● **EXERCISE DESCRIPTION**
Every entry in the following listing must be restated word for word, though not its pictures.

---------- DATA ----------

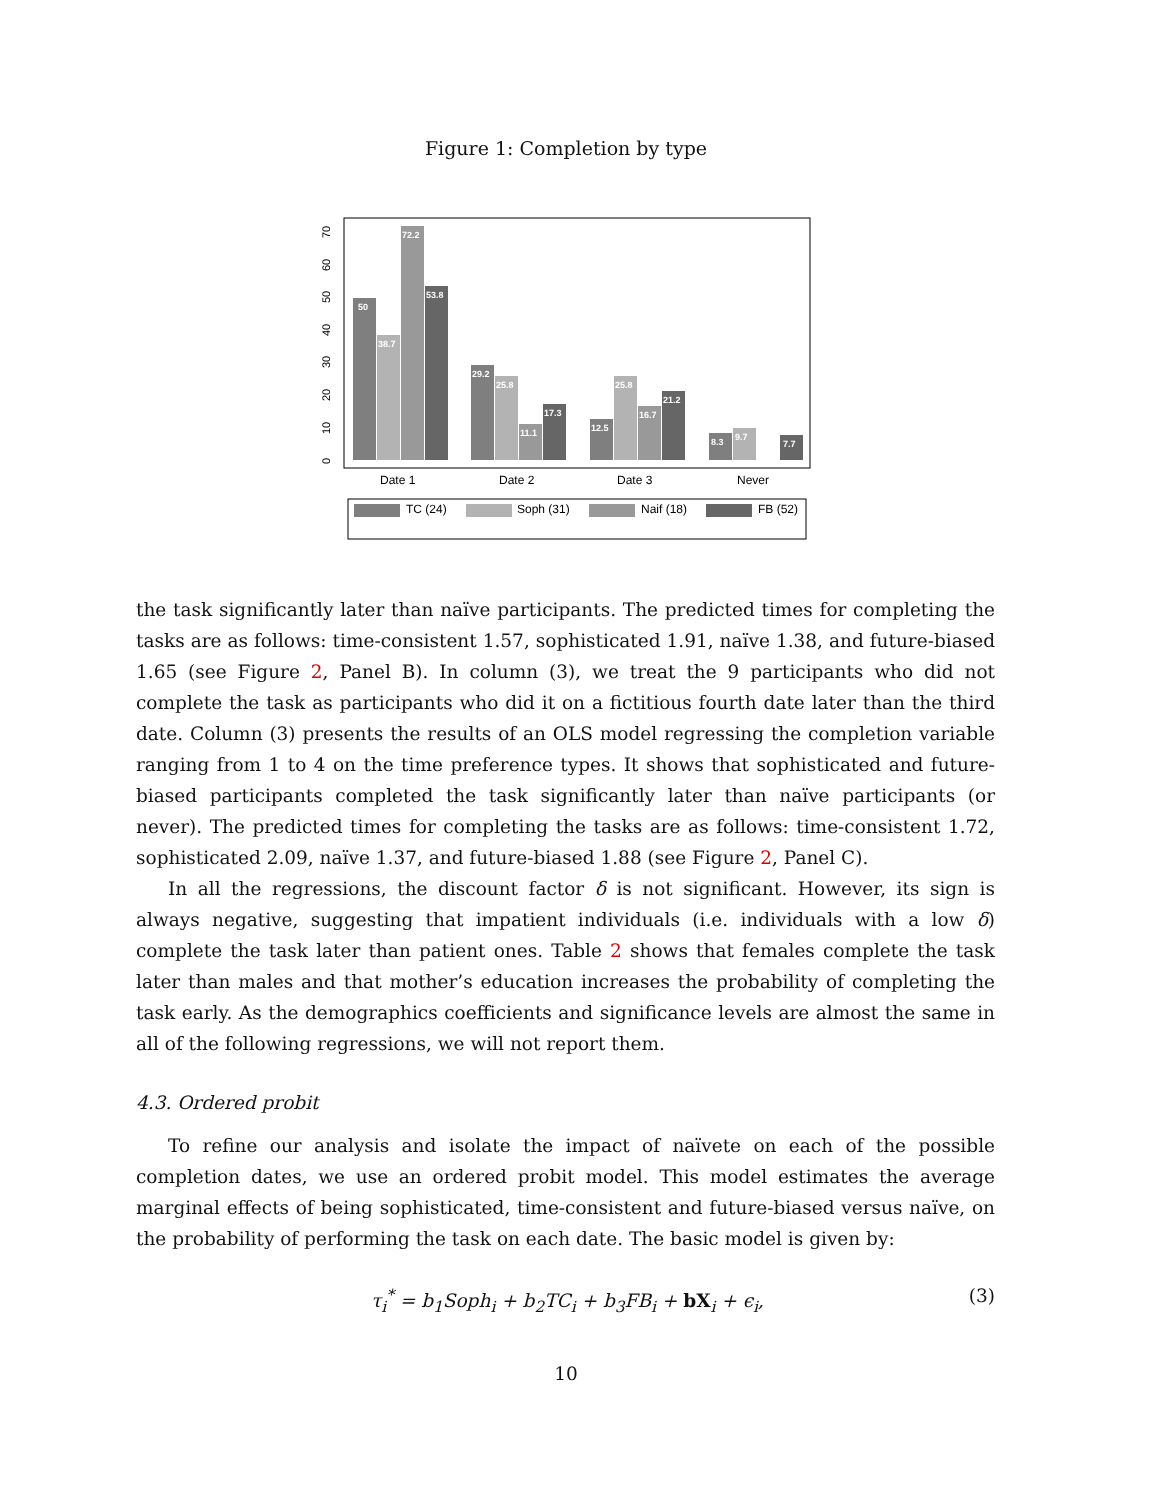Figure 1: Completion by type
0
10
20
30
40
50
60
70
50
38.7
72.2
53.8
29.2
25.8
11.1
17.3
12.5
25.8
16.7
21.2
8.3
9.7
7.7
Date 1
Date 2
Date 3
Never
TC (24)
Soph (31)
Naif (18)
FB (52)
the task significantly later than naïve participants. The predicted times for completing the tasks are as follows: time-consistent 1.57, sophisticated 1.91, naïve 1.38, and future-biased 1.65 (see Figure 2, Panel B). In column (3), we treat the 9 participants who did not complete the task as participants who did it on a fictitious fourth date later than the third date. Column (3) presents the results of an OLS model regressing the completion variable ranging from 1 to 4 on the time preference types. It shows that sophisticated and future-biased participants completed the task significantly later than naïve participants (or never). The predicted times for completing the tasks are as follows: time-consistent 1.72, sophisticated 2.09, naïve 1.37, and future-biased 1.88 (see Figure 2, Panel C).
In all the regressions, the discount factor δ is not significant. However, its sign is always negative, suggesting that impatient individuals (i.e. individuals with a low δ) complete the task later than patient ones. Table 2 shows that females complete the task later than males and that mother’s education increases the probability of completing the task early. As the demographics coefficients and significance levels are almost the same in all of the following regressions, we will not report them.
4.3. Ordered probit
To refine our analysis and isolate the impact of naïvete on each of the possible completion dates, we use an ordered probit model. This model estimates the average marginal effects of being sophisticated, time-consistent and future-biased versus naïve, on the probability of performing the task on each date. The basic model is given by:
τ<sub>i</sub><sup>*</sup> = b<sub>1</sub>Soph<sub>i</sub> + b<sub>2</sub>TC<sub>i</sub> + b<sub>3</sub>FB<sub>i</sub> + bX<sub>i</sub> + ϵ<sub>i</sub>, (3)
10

----------

● **TASK RESULT**
Figure 1: Completion by type
0
10
20
30
40
50
60
70
50
38.7
72.2
53.8
29.2
25.8
11.1
17.3
12.5
25.8
16.7
21.2
8.3
9.7
7.7
Date 1
Date 2
Date 3
Never
TC (24)
Soph (31)
Naif (18)
FB (52)
the task significantly later than naïve participants. The predicted times for completing the tasks are as follows: time-consistent 1.57, sophisticated 1.91, naïve 1.38, and future-biased 1.65 (see Figure 2, Panel B). In column (3), we treat the 9 participants who did not complete the task as participants who did it on a fictitious fourth date later than the third date. Column (3) presents the results of an OLS model regressing the completion variable ranging from 1 to 4 on the time preference types. It shows that sophisticated and future-biased participants completed the task significantly later than naïve participants (or never). The predicted times for completing the tasks are as follows: time-consistent 1.72, sophisticated 2.09, naïve 1.37, and future-biased 1.88 (see Figure 2, Panel C).
In all the regressions, the discount factor δ is not significant. However, its sign is always negative, suggesting that impatient individuals (i.e. individuals with a low δ) complete the task later than patient ones. Table 2 shows that females complete the task later than males and that mother’s education increases the probability of completing the task early. As the demographics coefficients and significance levels are almost the same in all of the following regressions, we will not report them.
4.3. Ordered probit
To refine our analysis and isolate the impact of naïvete on each of the possible completion dates, we use an ordered probit model. This model estimates the average marginal effects of being sophisticated, time-consistent and future-biased versus naïve, on the probability of performing the task on each date. The basic model is given by:
τ<sub>i</sub><sup>*</sup> = b<sub>1</sub>Soph<sub>i</sub> + b<sub>2</sub>TC<sub>i</sub> + b<sub>3</sub>FB<sub>i</sub> + bX<sub>i</sub> + ϵ<sub>i</sub>, (3)
10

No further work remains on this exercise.